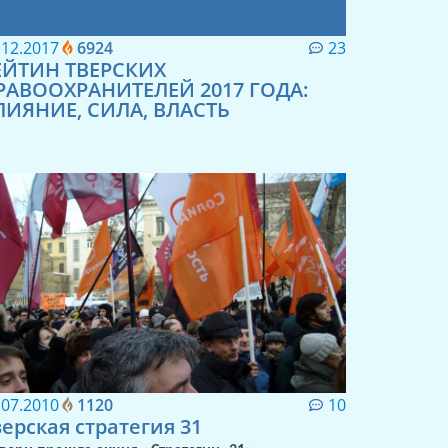
.12.2017
6924
23
ЕЙТИН ТВЕРСКИХ
РАВООХРАНИТЕЛЕЙ 2017 ГОДА:
ЛИЯНИЕ, СИЛА, ВЛАСТЬ
.07.2010
1120
10
верская стратегия 31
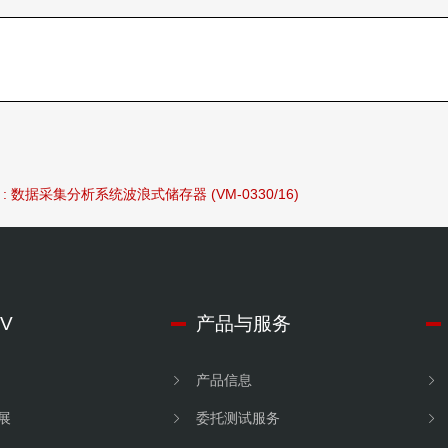
 : 数据采集分析系统波浪式储存器 (VM-0330/16)
V
产品与服务
产品信息
展
委托测试服务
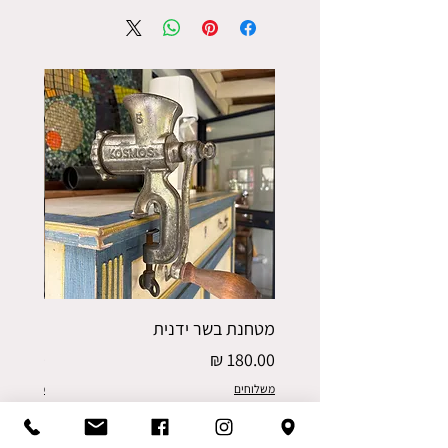
מטחנת בשר ידנית
פורס תפו
מחיר
מחיר
משלוחים
משלוחים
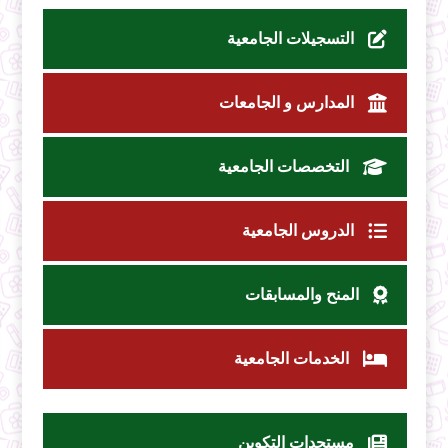
التسجيلات الجامعية
المدارس و الجامعات
التخصصات الجامعية
الدروس الجامعية
المنح والمسابقات
الخدمات الجامعية
مستجدات التكوين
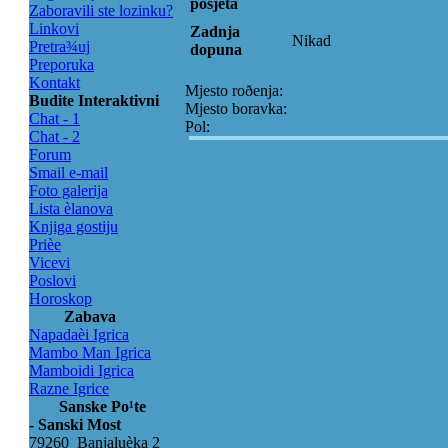
posjeta
Zaboravili ste lozinku?
Linkovi
Zadnja
Nikad
Pretra¾uj
dopuna
Preporuka
Kontakt
Mjesto roðenja:
Budite Interaktivni
Mjesto boravka:
Chat - 1
Pol:
Chat - 2
Forum
Smail e-mail
Foto galerija
Lista èlanova
Knjiga gostiju
Prièe
Vicevi
Poslovi
Horoskop
Zabava
Napadaèi Igrica
Mambo Man Igrica
Mamboidi Igrica
Razne Igrice
Sanske Po¹te
- Sanski Most
79260 Banjaluèka 2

- _About this task_
Copy out all the text in the rows above, line by line and unchanged, but leave out the pictures.

- _Solution to the problem_
.12.2017
6924
23
ЕЙТИН ТВЕРСКИХ
РАВООХРАНИТЕЛЕЙ 2017 ГОДА:
ЛИЯНИЕ, СИЛА, ВЛАСТЬ
.07.2010
1120
10
верская стратегия 31
 : 数据采集分析系统波浪式储存器 (VM-0330/16)
V
产品与服务
产品信息
展
委托测试服务
מטחנת בשר ידנית
פורס תפו
מחיר
מחיר
משלוחים
משלוחים
التسجيلات الجامعية
المدارس و الجامعات
التخصصات الجامعية
الدروس الجامعية
المنح والمسابقات
الخدمات الجامعية
مستجدات التكوين
posjeta
Zaboravili ste lozinku?
Linkovi
Zadnja
Nikad
Pretra¾uj
dopuna
Preporuka
Kontakt
Mjesto roðenja:
Budite Interaktivni
Mjesto boravka:
Chat - 1
Pol:
Chat - 2
Forum
Smail e-mail
Foto galerija
Lista èlanova
Knjiga gostiju
Prièe
Vicevi
Poslovi
Horoskop
Zabava
Napadaèi Igrica
Mambo Man Igrica
Mamboidi Igrica
Razne Igrice
Sanske Po¹te
- Sanski Most
79260 Banjaluèka 2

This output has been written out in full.